EXERCISE PROMPT: Could you output every line of the items below as a JSON list of strings, one string per line, with blank lines left out?

MATERIAL SHOWN:

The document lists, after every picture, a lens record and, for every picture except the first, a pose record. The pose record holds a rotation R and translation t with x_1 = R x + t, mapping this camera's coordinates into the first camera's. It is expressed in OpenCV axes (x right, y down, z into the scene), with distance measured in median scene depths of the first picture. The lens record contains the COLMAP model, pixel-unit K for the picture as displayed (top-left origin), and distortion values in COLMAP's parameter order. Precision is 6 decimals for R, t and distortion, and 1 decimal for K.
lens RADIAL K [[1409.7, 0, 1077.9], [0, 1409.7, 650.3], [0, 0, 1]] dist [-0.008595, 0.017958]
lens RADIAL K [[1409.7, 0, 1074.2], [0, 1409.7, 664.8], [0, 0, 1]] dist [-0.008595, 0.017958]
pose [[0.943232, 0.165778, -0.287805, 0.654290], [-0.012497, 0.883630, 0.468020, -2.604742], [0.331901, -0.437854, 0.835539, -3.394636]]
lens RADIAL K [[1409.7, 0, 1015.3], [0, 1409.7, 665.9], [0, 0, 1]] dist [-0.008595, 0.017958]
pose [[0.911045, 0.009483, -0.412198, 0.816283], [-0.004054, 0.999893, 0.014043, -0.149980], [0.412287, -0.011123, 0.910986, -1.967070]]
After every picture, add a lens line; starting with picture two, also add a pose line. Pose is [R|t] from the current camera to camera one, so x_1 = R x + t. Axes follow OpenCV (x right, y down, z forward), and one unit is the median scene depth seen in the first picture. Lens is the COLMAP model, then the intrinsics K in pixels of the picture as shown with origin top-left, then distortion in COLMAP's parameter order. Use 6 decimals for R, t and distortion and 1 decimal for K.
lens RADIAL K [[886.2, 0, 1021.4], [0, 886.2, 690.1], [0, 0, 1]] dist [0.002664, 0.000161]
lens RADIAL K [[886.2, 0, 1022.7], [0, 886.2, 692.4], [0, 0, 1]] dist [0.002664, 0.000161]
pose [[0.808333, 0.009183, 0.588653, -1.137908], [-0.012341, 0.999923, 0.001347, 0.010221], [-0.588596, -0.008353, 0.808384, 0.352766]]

FINISHED EXERCISE:
[
  "The document lists, after every picture, a lens record and, for every picture except the first, a pose record. The pose record holds a rotation R and translation t with x_1 = R x + t, mapping this camera's coordinates into the first camera's. It is expressed in OpenCV axes (x right, y down, z into the scene), with distance measured in median scene depths of the first picture. The lens record contains the COLMAP model, pixel-unit K for the picture as displayed (top-left origin), and distortion values in COLMAP's parameter order. Precision is 6 decimals for R, t and distortion, and 1 decimal for K.",
  "lens RADIAL K [[1409.7, 0, 1077.9], [0, 1409.7, 650.3], [0, 0, 1]] dist [-0.008595, 0.017958]",
  "lens RADIAL K [[1409.7, 0, 1074.2], [0, 1409.7, 664.8], [0, 0, 1]] dist [-0.008595, 0.017958]",
  "pose [[0.943232, 0.165778, -0.287805, 0.654290], [-0.012497, 0.883630, 0.468020, -2.604742], [0.331901, -0.437854, 0.835539, -3.394636]]",
  "lens RADIAL K [[1409.7, 0, 1015.3], [0, 1409.7, 665.9], [0, 0, 1]] dist [-0.008595, 0.017958]",
  "pose [[0.911045, 0.009483, -0.412198, 0.816283], [-0.004054, 0.999893, 0.014043, -0.149980], [0.412287, -0.011123, 0.910986, -1.967070]]",
  "After every picture, add a lens line; starting with picture two, also add a pose line. Pose is [R|t] from the current camera to camera one, so x_1 = R x + t. Axes follow OpenCV (x right, y down, z forward), and one unit is the median scene depth seen in the first picture. Lens is the COLMAP model, then the intrinsics K in pixels of the picture as shown with origin top-left, then distortion in COLMAP's parameter order. Use 6 decimals for R, t and distortion and 1 decimal for K.",
  "lens RADIAL K [[886.2, 0, 1021.4], [0, 886.2, 690.1], [0, 0, 1]] dist [0.002664, 0.000161]",
  "lens RADIAL K [[886.2, 0, 1022.7], [0, 886.2, 692.4], [0, 0, 1]] dist [0.002664, 0.000161]",
  "pose [[0.808333, 0.009183, 0.588653, -1.137908], [-0.012341, 0.999923, 0.001347, 0.010221], [-0.588596, -0.008353, 0.808384, 0.352766]]"
]